De Stichting Bescherming Burgerrechten en een particulier hadden in een kort geding bij de rechtbank Den Haag gevraagd om een rectificatie, omdat de minister in de aanloop naar de gemeenteraadsverkiezingen van 2014 onder meer had getwitterd 'Ik roep niet op om een #stemfie te maken, maar het mag wel.'
Volgens de eisers maken stemfies inbreuk op het stemgeheim, omdat kiezers daarmee kunnen laten zien wat zij hebben gestemd en derden hiermee (controleerbaar) invloed kunnen uitoefenen op de uit te brengen stem.
De rechter is van oordeel dat de eisers terecht de aandacht vragen voor nadelen van stemfies.
Deze nadelen wegen zwaarder dan de voordelen die ook aan het gebruik van stemfies verbonden zijn, zo oordeelt de rechter.
Het feit dat deze nadelen zwaarder wegen, hebben volgens hem echter niet tot gevolg dat stemfies verboden zijn.
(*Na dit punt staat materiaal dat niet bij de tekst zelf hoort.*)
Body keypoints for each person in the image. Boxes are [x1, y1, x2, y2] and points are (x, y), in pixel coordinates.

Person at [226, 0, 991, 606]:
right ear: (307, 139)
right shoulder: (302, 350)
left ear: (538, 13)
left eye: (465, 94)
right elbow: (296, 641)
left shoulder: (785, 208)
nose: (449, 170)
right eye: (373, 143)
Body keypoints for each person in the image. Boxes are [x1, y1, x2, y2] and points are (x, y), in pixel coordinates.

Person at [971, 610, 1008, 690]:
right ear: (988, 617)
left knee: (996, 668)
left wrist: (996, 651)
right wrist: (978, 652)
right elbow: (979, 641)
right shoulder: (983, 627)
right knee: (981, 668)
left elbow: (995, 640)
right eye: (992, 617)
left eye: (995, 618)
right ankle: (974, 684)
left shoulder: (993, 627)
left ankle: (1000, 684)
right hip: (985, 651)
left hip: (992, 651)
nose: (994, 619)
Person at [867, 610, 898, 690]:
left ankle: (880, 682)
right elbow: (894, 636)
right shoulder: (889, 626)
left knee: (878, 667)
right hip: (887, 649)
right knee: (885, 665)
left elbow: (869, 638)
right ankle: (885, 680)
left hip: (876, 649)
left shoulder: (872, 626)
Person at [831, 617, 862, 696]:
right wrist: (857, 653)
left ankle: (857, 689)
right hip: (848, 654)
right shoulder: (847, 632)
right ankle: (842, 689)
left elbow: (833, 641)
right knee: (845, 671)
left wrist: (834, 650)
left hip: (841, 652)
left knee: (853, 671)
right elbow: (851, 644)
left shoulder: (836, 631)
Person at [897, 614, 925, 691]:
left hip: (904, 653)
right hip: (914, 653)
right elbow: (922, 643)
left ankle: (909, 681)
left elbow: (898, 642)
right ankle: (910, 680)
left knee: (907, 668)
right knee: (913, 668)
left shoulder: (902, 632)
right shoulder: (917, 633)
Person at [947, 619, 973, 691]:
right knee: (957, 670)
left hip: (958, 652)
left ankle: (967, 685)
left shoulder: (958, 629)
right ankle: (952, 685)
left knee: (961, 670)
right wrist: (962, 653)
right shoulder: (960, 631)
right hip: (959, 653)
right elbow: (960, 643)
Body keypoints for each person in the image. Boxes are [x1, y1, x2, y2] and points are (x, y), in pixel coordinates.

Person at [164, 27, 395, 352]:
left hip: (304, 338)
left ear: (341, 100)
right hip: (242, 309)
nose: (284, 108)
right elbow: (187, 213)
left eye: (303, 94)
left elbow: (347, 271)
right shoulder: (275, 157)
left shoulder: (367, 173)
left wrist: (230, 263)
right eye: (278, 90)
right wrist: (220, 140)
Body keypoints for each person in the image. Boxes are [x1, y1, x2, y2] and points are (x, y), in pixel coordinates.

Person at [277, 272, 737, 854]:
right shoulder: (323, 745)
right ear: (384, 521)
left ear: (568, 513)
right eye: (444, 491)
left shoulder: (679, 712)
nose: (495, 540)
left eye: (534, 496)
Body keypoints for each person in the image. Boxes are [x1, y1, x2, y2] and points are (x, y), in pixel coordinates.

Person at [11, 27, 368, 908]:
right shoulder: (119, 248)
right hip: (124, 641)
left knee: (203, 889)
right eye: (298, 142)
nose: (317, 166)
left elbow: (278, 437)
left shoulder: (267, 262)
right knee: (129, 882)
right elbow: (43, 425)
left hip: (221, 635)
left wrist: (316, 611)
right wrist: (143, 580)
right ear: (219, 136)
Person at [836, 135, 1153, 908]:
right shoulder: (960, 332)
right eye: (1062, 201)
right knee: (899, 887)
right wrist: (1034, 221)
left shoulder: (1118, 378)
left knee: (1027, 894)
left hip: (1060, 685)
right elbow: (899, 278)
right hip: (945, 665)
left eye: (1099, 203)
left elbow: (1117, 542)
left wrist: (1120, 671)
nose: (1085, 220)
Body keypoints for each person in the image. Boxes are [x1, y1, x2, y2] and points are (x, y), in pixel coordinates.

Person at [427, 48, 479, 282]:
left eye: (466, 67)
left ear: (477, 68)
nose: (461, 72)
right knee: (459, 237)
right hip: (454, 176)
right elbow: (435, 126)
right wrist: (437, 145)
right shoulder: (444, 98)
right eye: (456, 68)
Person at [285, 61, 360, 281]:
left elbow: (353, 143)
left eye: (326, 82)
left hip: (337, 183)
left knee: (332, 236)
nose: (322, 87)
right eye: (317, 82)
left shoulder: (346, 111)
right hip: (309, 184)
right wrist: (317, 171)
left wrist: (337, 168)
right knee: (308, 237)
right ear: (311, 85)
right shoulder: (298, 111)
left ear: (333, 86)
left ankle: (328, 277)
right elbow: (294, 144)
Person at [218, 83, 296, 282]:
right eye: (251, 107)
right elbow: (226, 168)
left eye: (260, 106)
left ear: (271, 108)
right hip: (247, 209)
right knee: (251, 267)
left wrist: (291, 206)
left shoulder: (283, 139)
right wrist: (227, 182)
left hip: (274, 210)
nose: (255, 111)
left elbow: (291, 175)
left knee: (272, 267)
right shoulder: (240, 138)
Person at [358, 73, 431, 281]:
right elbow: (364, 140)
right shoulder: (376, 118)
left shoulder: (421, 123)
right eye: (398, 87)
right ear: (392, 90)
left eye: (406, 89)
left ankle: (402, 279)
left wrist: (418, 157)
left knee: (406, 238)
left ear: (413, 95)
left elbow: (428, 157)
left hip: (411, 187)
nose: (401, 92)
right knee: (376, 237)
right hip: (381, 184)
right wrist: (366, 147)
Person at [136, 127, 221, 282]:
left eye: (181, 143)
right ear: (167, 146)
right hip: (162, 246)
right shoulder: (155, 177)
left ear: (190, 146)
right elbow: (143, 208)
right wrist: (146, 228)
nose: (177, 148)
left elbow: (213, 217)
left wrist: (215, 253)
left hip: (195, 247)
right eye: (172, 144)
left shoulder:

De bewoordingen van de minister zijn dus niet onjuist en daarmee niet onrechtmatig. De rechter laat in het midden of hetgeen de minister heeft gezegd, gelet op het belang van het stemgeheim, verstandig is geweest.
Europese verkiezingen
De eisers wilden verder bereiken dat de minister voor de naderende verkiezingen voor het Europese Parlement maatregelen zou nemen om het maken van stemfies te ontmoedigen. Aangezien de Staat heeft aangekondigd om via posters in stemlokalen kiezers erop te wijzen dat zij niet bekend hoeven te maken op wie zij hebben gestemd, ziet de rechter geen reden om de Staat te dwingen om aanvullende maatregelen te nemen.